Все дело в том, что он любил этого парня и не хотел видеть, как тот страдает. Он хотел избавить его от мук, избавить от усеянного терниями пути познания мира. В этом и заключался смысл гуманизма: познавать мир, учась на поражениях и ошибках других, а не повторять все заново в каждом поколении.
Уайт знал ответ Джона: это, мол, нисколько не лучше инстинкта. Быть человеком — значит уметь сделать что-то свое.
«Ну, почему это всегда кончалось так? Хоть он и чужой мне, я должен как-то понять его».
На Пуэрто-Рико было тихо. Проезжая по накрытым сумерками дорогам в своем мощном черном лимузине, ждавшем его в аэропорту, Уайт слышал лишь тихое урчание паровой турбины. Он попросил открыть окна и вдыхал аромат деревьев и трав и доносившиеся издалека запахи рыбы и соленого моря.

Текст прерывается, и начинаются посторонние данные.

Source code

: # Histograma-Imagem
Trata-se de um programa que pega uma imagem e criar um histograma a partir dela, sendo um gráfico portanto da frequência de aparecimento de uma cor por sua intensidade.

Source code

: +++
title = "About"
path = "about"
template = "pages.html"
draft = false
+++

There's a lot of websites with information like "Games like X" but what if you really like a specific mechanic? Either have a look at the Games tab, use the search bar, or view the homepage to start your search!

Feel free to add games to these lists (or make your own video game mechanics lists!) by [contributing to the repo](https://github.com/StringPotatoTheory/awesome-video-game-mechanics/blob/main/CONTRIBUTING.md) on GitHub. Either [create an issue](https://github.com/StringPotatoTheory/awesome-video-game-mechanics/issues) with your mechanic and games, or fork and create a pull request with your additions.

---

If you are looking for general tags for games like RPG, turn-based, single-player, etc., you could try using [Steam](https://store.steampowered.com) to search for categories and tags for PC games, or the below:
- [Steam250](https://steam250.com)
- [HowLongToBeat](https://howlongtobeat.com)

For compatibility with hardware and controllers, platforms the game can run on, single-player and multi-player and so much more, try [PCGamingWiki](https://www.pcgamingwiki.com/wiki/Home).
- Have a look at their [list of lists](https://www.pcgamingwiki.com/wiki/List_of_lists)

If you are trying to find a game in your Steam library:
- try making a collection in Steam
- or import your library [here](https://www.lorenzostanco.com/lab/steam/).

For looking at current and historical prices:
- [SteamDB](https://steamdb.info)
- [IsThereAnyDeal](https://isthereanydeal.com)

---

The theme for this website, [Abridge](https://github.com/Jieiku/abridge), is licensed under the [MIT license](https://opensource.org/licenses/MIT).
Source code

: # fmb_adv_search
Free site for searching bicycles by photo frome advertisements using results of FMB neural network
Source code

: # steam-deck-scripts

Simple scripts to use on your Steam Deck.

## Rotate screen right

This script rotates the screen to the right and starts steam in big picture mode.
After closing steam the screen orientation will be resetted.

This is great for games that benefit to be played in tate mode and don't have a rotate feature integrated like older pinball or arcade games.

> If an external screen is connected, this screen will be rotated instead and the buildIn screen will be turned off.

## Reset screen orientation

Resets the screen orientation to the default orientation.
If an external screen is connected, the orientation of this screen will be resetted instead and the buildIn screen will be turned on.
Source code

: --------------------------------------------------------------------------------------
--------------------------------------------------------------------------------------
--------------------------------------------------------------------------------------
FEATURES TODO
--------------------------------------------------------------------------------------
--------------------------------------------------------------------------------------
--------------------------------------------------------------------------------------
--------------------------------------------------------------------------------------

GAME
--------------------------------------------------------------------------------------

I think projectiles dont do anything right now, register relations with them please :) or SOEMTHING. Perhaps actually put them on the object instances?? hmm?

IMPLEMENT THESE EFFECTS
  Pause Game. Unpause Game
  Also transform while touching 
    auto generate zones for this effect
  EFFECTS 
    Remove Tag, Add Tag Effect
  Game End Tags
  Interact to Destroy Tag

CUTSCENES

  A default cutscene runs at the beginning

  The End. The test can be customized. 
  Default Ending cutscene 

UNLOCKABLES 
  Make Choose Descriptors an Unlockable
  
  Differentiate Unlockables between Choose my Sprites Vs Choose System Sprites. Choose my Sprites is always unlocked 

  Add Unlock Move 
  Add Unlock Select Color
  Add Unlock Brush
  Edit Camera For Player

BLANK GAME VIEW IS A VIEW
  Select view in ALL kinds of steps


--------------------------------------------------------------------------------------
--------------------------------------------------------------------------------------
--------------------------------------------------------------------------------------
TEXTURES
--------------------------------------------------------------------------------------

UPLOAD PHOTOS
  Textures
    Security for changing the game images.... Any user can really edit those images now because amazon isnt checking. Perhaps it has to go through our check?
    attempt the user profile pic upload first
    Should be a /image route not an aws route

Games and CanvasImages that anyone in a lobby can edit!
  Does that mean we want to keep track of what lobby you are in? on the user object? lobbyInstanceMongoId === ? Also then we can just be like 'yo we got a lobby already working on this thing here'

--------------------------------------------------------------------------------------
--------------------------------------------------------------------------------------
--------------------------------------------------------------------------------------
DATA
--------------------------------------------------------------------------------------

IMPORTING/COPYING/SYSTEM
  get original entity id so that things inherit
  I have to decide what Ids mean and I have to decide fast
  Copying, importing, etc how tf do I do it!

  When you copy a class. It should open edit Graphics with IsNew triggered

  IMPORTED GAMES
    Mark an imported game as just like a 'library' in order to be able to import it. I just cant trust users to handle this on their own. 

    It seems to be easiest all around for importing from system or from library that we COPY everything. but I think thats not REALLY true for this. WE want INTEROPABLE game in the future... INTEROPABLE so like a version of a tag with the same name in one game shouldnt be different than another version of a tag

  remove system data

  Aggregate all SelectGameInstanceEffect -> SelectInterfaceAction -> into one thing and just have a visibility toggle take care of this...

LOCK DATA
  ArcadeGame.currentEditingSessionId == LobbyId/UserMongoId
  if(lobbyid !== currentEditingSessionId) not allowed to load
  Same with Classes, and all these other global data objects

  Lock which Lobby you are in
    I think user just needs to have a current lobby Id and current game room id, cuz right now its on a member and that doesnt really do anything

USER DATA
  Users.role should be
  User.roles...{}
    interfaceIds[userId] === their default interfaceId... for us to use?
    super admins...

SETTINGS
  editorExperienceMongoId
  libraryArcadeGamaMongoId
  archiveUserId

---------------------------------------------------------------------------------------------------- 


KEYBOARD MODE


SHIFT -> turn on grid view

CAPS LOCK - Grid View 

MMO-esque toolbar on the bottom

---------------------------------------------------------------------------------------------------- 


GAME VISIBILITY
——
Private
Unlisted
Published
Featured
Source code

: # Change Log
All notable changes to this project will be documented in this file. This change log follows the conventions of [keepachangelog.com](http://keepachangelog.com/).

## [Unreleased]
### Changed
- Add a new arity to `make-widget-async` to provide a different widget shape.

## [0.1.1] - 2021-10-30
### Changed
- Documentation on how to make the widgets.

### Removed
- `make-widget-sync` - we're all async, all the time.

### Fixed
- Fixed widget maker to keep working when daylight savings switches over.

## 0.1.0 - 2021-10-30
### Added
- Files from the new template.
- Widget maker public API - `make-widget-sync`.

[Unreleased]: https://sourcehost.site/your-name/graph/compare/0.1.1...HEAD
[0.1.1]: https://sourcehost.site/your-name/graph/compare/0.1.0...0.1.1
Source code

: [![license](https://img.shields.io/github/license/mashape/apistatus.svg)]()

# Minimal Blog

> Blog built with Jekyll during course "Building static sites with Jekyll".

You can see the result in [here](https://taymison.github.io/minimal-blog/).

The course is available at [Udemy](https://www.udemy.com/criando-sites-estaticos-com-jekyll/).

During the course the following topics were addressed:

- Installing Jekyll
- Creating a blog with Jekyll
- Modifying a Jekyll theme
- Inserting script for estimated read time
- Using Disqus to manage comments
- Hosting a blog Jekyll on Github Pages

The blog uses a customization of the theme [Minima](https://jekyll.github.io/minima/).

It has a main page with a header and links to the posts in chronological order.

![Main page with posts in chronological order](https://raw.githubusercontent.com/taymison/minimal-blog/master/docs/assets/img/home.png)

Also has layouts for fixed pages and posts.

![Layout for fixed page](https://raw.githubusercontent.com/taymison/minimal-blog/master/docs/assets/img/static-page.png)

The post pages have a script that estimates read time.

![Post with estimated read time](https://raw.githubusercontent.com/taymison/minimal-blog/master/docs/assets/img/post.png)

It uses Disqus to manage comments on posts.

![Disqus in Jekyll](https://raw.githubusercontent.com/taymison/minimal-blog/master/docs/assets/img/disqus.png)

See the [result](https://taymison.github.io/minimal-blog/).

«Здесь лучше, чем в Вашингтоне, — думал он, — и лучше, чем в Хьюстоне». Да и чем во всех запомнившихся ему местах, которые он посетил в последнее время. Пружина беспокойства, плотно скрученная в его желудке, как в заводной игрушке, постепенно ослабевала.
«Кстати, что случилось с заводными игрушками? — подумал он. — Их заменили игрушки с электрическими моторчиками. Может, я и есть последняя заводная игрушка. Заводной президент, заведенный еще в гетто и сейчас разряжающий всю свою неудовлетворенность и агрессию, которые, собственно, довели его до Белого дома. Просто заведи его и смотри, как он искореняет старые грехи — но только осторожно, чтобы не нарушить внутреннего покой, чтобы не пострадал всемирный покой…» Он невесело рассмеялся и подумал, что в его кабинете в Вашингтоне есть нечто, не позволяющее человеку быть тем, кем он был и кем хотел быть, а заставляющее быть президентом. Заметив взгляд Джона, он понял, что тот не слышал смеха отца уже очень давно. Наклонившись, Уайт положил ладонь на руку сына.
— Все в порядке, — сказал он. — Мне тут кое-что пришло в голову.
А подумал он о том, что здесь мог бы быть лучшим человеком. Может, не лучшим президентом, но человеком-то уж точно.
— Мы почти приехали, — отозвался Джон.